Black New Yorkers receive better health care and have better health outcomes than their counterparts in most other states, but they still have far higher rates of infant mortality, preventable deaths and difficulty accessing care than white residents, a report released Thursday found.
The report, from the Commonwealth Fund, a Manhattan-based health care nonprofit, does not break down data by county, but experts said the same disparities exist on Long Island.
"What we see here on Long Island is a clear reflection of — if not worse — [health] outcomes in terms of the differences by race and ethnicity," said Martine Hackett, an associate professor of health professions at Hofstra University in Hempstead and an expert on health disparities.
The report found that Latino New Yorkers have lower rates of preventable deaths and of some diseases than whites. Yet Latinos are more likely to be uninsured than whites, Asians and Blacks, and they’re more likely to go without care because of cost, the report found.
The study examined health care outcomes, access and quality, and gave an overall score of 90 out of a maximum 100 to whites, 75 to Asians and Pacific Islanders, 56 to Latinos, and 53 to Blacks.
Better than national average
New York was one of only five states in which Black and Latino residents had better overall health care than the national average of all Americans.
Hackett said that’s in part because of greater access to health care in New York — the percentage of uninsured residents is lower, and Medicaid coverage is more expansive — and because New York has a higher-than-average income and educational level, and lower rates of obesity and smoking, all factors linked to better health care.
Yet, she said, even as health care outcomes have improved over the decades, "that gap between racial and ethnic groups basically remains the same."

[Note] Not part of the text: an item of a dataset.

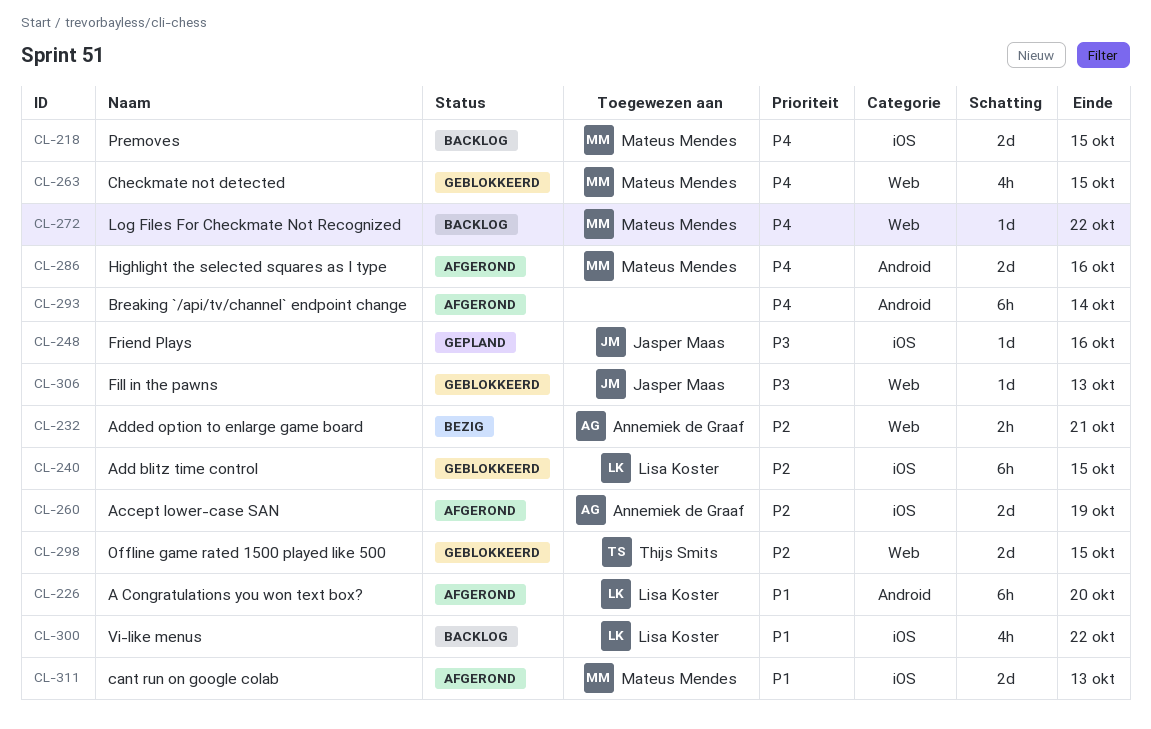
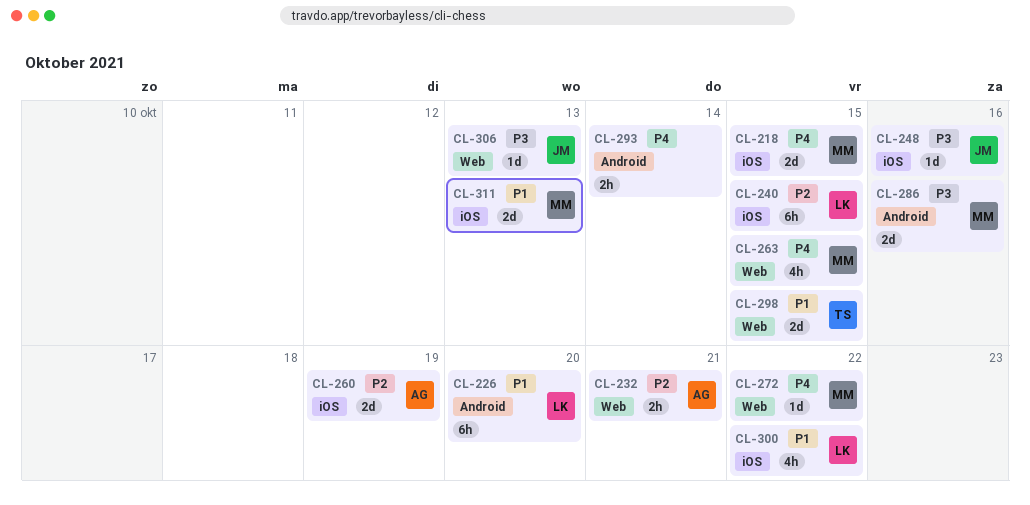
CL-286, priority: P4 -> P3
CL-293, estimate: 6h -> 2h
CL-298, priority: P2 -> P1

Dr. K.C. Rondello, a clinical associate professor of public health at Adelphi University in Garden City, said "these reasons are deep-seated and chronic, and they reflect decades of inadequate funding and inadequate efforts in meeting the health care needs of people of color."
Among the starkest differences are in health outcomes. The rate of deaths that could have been prevented with more timely and effective care was more than double for Black New Yorkers — 139 per 100,000 people — than it was for white, Latino and Asian residents, who had rates of 68, 66 and 43, respectively.
Statewide, infant mortality for Blacks was 9 per 1,000 live births, compared with 4 for Latinos and 3 for whites and Asians.
State Health Department data from 2016 to 2018 shows that in Suffolk County, the infant mortality rate was 2.5 per 1,000 live births for whites but 9.4 for Blacks, In Nassau, it was 2.1 for whites and 7.4 for Blacks.
Hackett, co-founder of Birth Justice Warriors, an education and advocacy group that works to reduce Black infant and maternal mortality, said premature birth and low birth rate are the leading causes of infant mortality, and the stress that Black women face — including from unequal treatment — can impede the growth of the fetus and cause other physiological problems. She said Suffolk has taken steps to address the problem, but Nassau has not.
Dr. Lawrence Eisenstein, commissioner of the Nassau Health Department, said the agency has "done a dramatic amount of work" to address infant mortality, which is the top priority of its office of health equity. That includes convening symposiums and other discussions on the topic and providing prenatal vitamins and other nutritional support to pregnant women, he said.
The role of 'social determinants'
Many of the reasons for the overall gap are outside the health care system, said Dr. Brian Harper, chief medical officer and vice president for equity and inclusion at the New York Institute of Technology in Old Westbury.
"This is very challenging, because in order to see major improvement, you have to really improve on what we call the social determinants of health," said Harper, a former Suffolk County health commissioner. "When you look at things such as poverty and unemployment, residential segregation, environmental toxins, institutional racism — all of those things play a role in terms of the poor indices you’re going to see in minority communities."
Income and education help, yet even comparing, for example, Black and white people with identical incomes and educational levels, the white person is more likely to get better health care and have better outcomes, Harper said.
Dr. Laurie Zephyrin, vice president for advancing health equity at Commonwealth and a report co-author, said in a teleconference Wednesday that surveys have found that more than a third of Black and Latino adults reported that they or household members had faced discrimination in the health care system.
Harper said expanding health insurance coverage, providing more preventative and routine care to people of color, and investing more in social services are among changes that would help narrow the gap.
The disparities are why life expectancy is so much lower in communities of color, Harper said. For example, a census tract in mostly white and affluent Garden City has a life expectancy of 87.4, compared with 77.2 in two tracts immediately south, in Hempstead, which is mostly Black and Latino and has a much lower median income, according to a 2019 Associated Press analysis.
The data for the Commonwealth study was collected in 2019 and 2020, said David Radley, a senior scientist at the fund and a report co-author.
"In all likelihood, the pandemic has only exacerbated many of the inequities highlighted throughout the report," he said.